Brucellosi, gli allevatori chiedono modifiche al decreto

    Brucellosi, gli allevatori chiedono modifiche al decreto

    Gli allevatori chiedono alcune modifiche al decreto dell’Assessorato regionale alla Sanità relativo all’applicazione della circolare ministeriale sulla “brucellosi”. Il vice presidente dell’Associazione Allevatori e Agricoltori Carmelo Galati Rando, contesta il divieto di movimentazione degli animali che non tiene in seria considerazione le tipologie aziendali (brado e semi brado), esistenti nelle aree interne, caratterizzate da mancanza di ricoveri per gli animali, depositi di stoccaggio, con un’attività millenaria di transumanza e monticazione, allevamenti, che hanno bisogno, in base al periodo e alle esigenze, di essere tempestivamente movimentati in terreni più a valle o viceversa, nel caso di forte maltempo o di mancanza di pascolo, previste, intrinsecamente nel concetto anche di “benessere animale”. Gli allevatori fanno rilevare anche che il comportamento stesso degli animali e delle problematiche che possono sorgere man mano che aumenta l’età dei soggetti maschi presenti in allevamento. Gli allevatori hanno anche indicato modifiche al decreto assessoriale, dando delle soluzioni dettate da esperienze orami secolari, con questa zoonosi, come ad esempio: “le aziende dovrebbero essere assoggettate all’obbligo di abbattere immediatamente i capi infetti e continuare l’attività sanitaria nei luoghi dove storicamente e periodicamente gli animali si recano a svernare o monticare facendo le opportune segnalazioni alle ASP competenti”.

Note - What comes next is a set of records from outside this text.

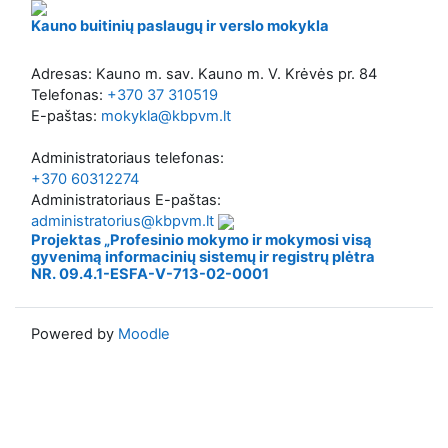
Kauno buitinių paslaugų ir verslo mokykla
Adresas: Kauno m. sav. Kauno m. V. Krėvės pr. 84
Telefonas:
+370 37 310519
E-paštas:
mokykla@kbpvm.lt
Administratoriaus telefonas:
+370 60312274
Administratoriaus E-paštas:
administratorius@kbpvm.lt
Projektas „Profesinio mokymo ir mokymosi visą
gyvenimą informacinių sistemų ir registrų plėtra
NR. 09.4.1-ESFA-V-713-02-0001
Powered by
Moodle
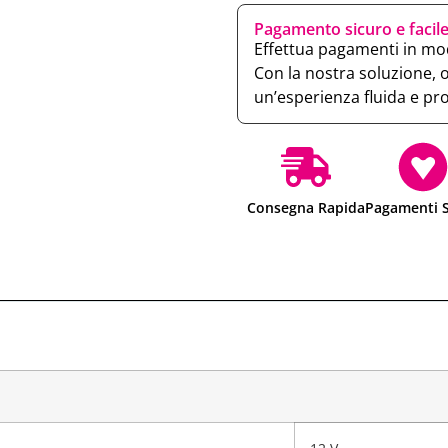
Pagamento sicuro e facil
Effettua pagamenti in mod
Con la nostra soluzione, 
un’esperienza fluida e pr
Consegna Rapida
Pagamenti S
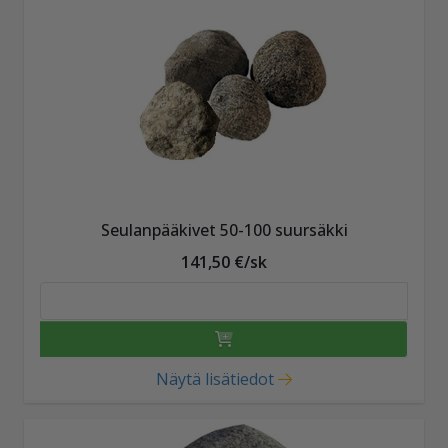
Seulanpääkivet 50-100 suursäkki
141,50 €/sk
Näytä lisätiedot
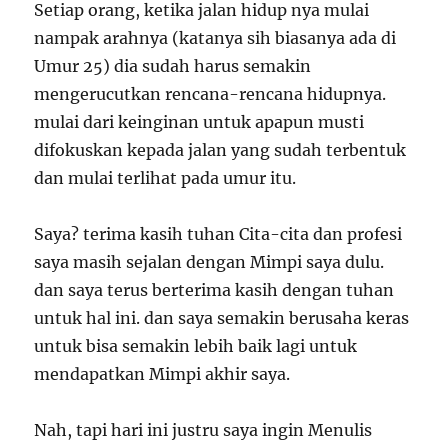
Setiap orang, ketika jalan hidup nya mulai
nampak arahnya (katanya sih biasanya ada di
Umur 25) dia sudah harus semakin
mengerucutkan rencana-rencana hidupnya.
mulai dari keinginan untuk apapun musti
difokuskan kepada jalan yang sudah terbentuk
dan mulai terlihat pada umur itu.
Saya? terima kasih tuhan Cita-cita dan profesi
saya masih sejalan dengan Mimpi saya dulu.
dan saya terus berterima kasih dengan tuhan
untuk hal ini. dan saya semakin berusaha keras
untuk bisa semakin lebih baik lagi untuk
mendapatkan Mimpi akhir saya.
Nah, tapi hari ini justru saya ingin Menulis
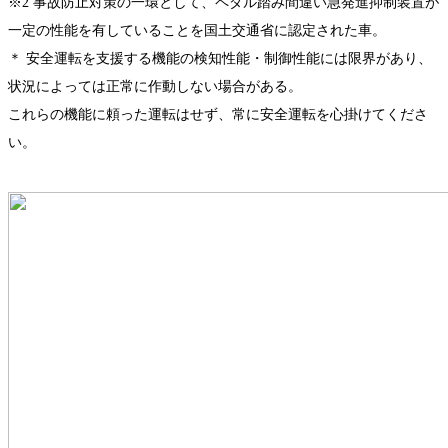
※2 事故防止対策の一環として、ペダル踏み間違い急発進抑制装置が
一定の性能を有していることを国土交通省に認定された車。
＊ 安全運転を支援する機能の検知性能・制御性能には限界があり、
状況によっては正常に作動しない場合がある。
これらの機能に頼った運転はせず、常に安全運転を心掛けてくださ
い。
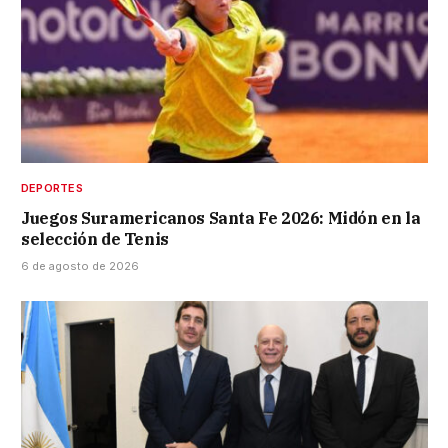
DEPORTES
Juegos Suramericanos Santa Fe 2026: Midón en la
selección de Tenis
6 de agosto de 2026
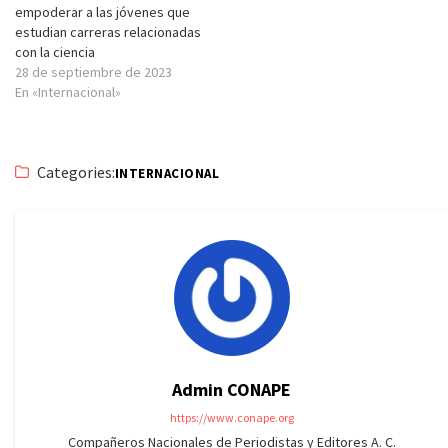
empoderar a las jóvenes que
estudian carreras relacionadas
con la ciencia
28 de septiembre de 2023
En «Internacional»
Categories:
INTERNACIONAL
Admin CONAPE
https://www.conape.org
Compañeros Nacionales de Periodistas y Editores A. C.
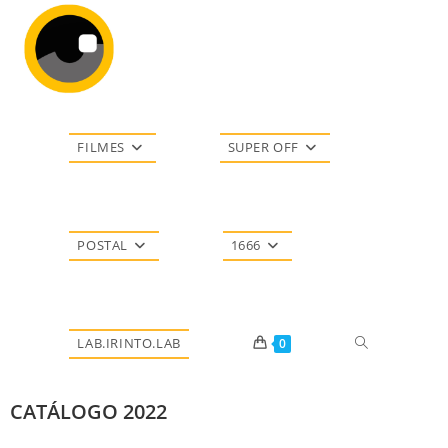
FILMES
SUPER OFF
POSTAL
1666
LAB.IRINTO.LAB
0
CATÁLOGO 2022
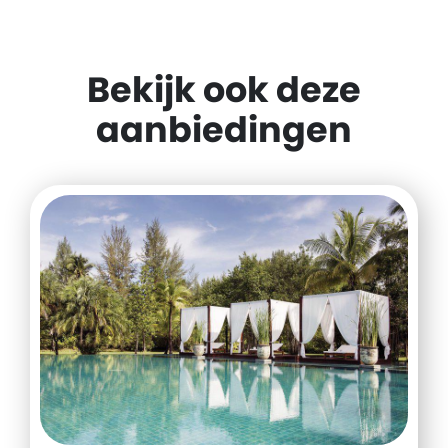
Bekijk ook deze
aanbiedingen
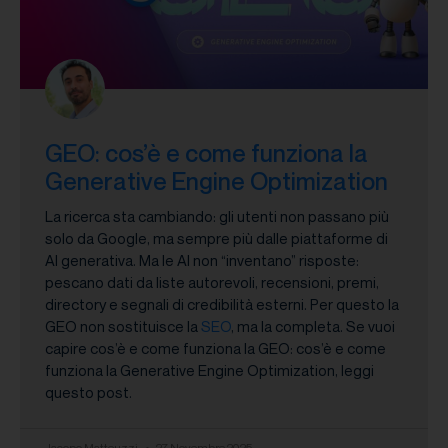
GEO: cos’è e come funziona la
Generative Engine Optimization
La ricerca sta cambiando: gli utenti non passano più
solo da Google, ma sempre più dalle piattaforme di
AI generativa. Ma le AI non “inventano” risposte:
pescano dati da liste autorevoli, recensioni, premi,
directory e segnali di credibilità esterni. Per questo la
GEO non sostituisce la
SEO
, ma la completa. Se vuoi
capire cos’è e come funziona la GEO: cos’è e come
funziona la Generative Engine Optimization, leggi
questo post.
Jacopo Matteuzzi
27 Novembre 2025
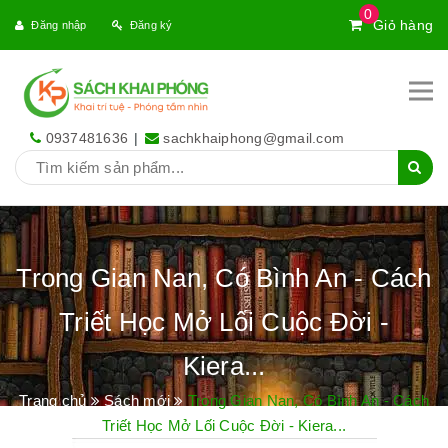
0
Giỏ hàng
Đăng nhập
Đăng ký
0937481636
|
sachkhaiphong@gmail.com
Trong Gian Nan, Có Bình An - Cách
Triết Học Mở Lối Cuộc Đời -
Kiera...
Trang chủ
Sách mới
Trong Gian Nan, Có Bình An - Cách
Triết Học Mở Lối Cuộc Đời - Kiera...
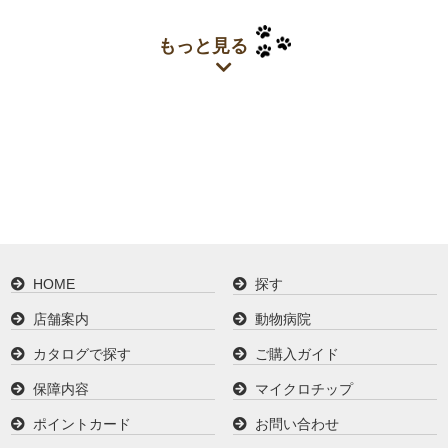
もっと見る
HOME
探す
店舗案内
動物病院
カタログで探す
ご購入ガイド
保障内容
マイクロチップ
ポイントカード
お問い合わせ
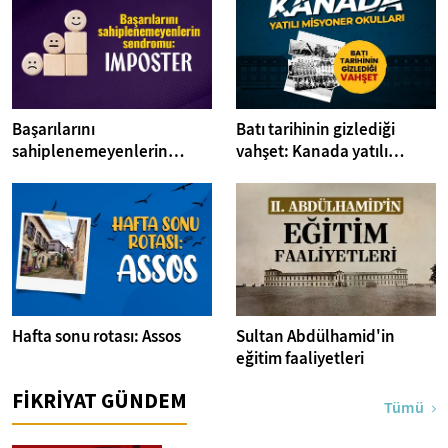
Başarılarını
Batı tarihinin gizlediği
sahiplenemeyenlerin
vahşet: Kanada yatılı
sendromu:Imposter
misyoner okulları
Hafta sonu rotası: Assos
Sultan Abdülhamid'in
eğitim faaliyetleri
FİKRİYAT GÜNDEM
Tümü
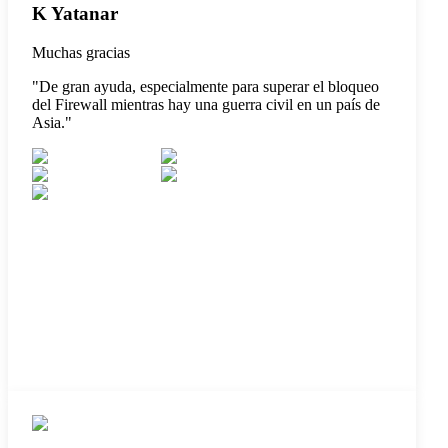
K Yatanar
Muchas gracias
"
De gran ayuda, especialmente para superar el bloqueo
del Firewall mientras hay una guerra civil en un país de
Asia.
"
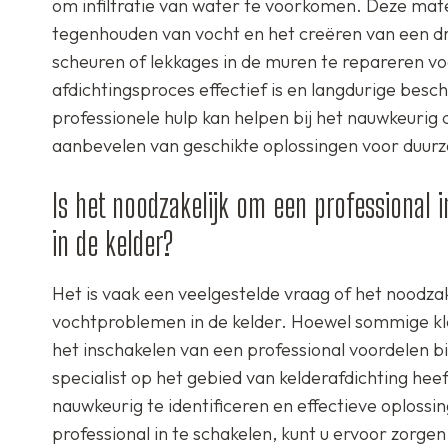
om infiltratie van water te voorkomen. Deze mate
tegenhouden van vocht en het creëren van een dr
scheuren of lekkages in de muren te repareren v
afdichtingsproces effectief is en langdurige be
professionele hulp kan helpen bij het nauwkeurig
aanbevelen van geschikte oplossingen voor duurz
Is het noodzakelijk om een professional 
in de kelder?
Het is vaak een veelgestelde vraag of het noodzak
vochtproblemen in de kelder. Hoewel sommige kl
het inschakelen van een professional voordelen 
specialist op het gebied van kelderafdichting he
nauwkeurig te identificeren en effectieve oplossi
professional in te schakelen, kunt u ervoor zorg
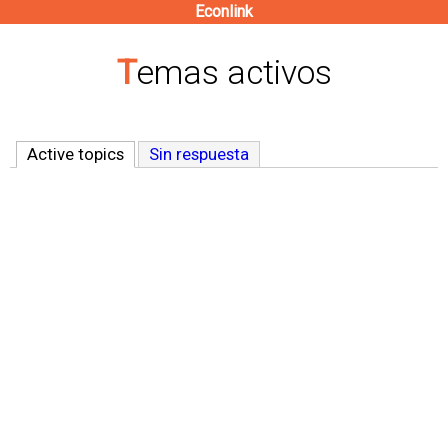
Econlink
Pasar
al
Temas activos
contenido
principal
Active topics
(solapa activa)
Sin respuesta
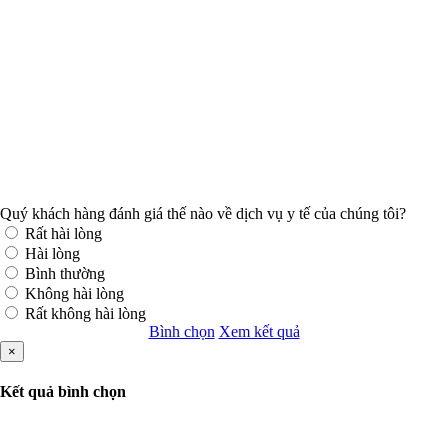
Quý khách hàng đánh giá thế nào về dịch vụ y tế của chúng tôi?
Rất hài lòng
Hài lòng
Bình thường
Không hài lòng
Rất không hài lòng
Bình chọn
Xem kết quả
×
Kết quả bình chọn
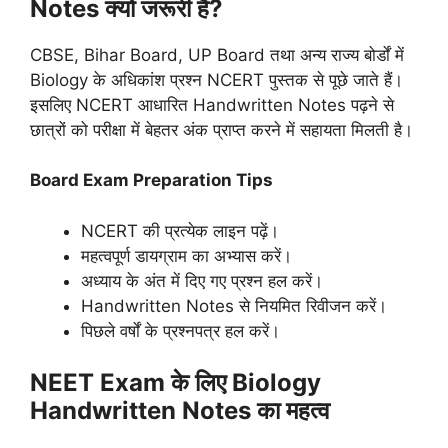
Notes क्यों जरूरी हैं?
CBSE, Bihar Board, UP Board तथा अन्य राज्य बोर्डों में
Biology के अधिकांश प्रश्न NCERT पुस्तक से पूछे जाते हैं।
इसलिए NCERT आधारित Handwritten Notes पढ़ने से
छात्रों को परीक्षा में बेहतर अंक प्राप्त करने में सहायता मिलती है।
Board Exam Preparation Tips
NCERT की प्रत्येक लाइन पढ़ें।
महत्वपूर्ण डायग्राम का अभ्यास करें।
अध्याय के अंत में दिए गए प्रश्न हल करें।
Handwritten Notes से नियमित रिवीजन करें।
पिछले वर्षों के प्रश्नपत्र हल करें।
NEET Exam के लिए Biology
Handwritten Notes का महत्व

    “Inoltre arrivano all’associazione molte segnalazioni di casi nelle quali le aziende, dopo molti anni di qualifica “ufficialmente indenne” ricadono nel baratro di focolai improvvisi che stanno decimando i nostri allevamenti mettendo in ginocchio, sotto il profilo economico, un intero settore. Ciò anche perché, la natura dell’allevamento allo stato brado, non consente di porre l’azienda al riparo da eventuali focolai esistenti provenienti anche da allevamenti non censiti. Conseguentemente, l’abbattimento ed il divieto di movimentazione si appalesano assolutamente inidonei a tutelare l’interesse sanitario perseguito. Qualche tempo fa, proprio per questo scopo, esistevano le stalle di finissaggio, e l’unico tallone di Achille di queste strutture era la mancanza dei boli endoruminali. Essendo, quindi, generalizzata oltre che obbligatoria l’applicazione dei boli endoruminali, la riapertura di questo canale di vendita consentirebbe alla struttura sanitaria di avere tutto il quadro chiaro della situazione e la certezza assoluta che i vitelli nati in aziende infette, ormai divenuti ”tracciabili” vadano regolarmente al macello” e al riguardo suggeriscono la soppressione dei commi 2,3 – Art. 6 del D.A. poiché in tal modo emergerebbe l’eventuale sommerso, toglierebbe qualche catena all’allevatore e non permetterebbe più ai commercianti di poter eventualmente scambiare dei soggetti in frode alle legge e in danno degli allevatori medesimi.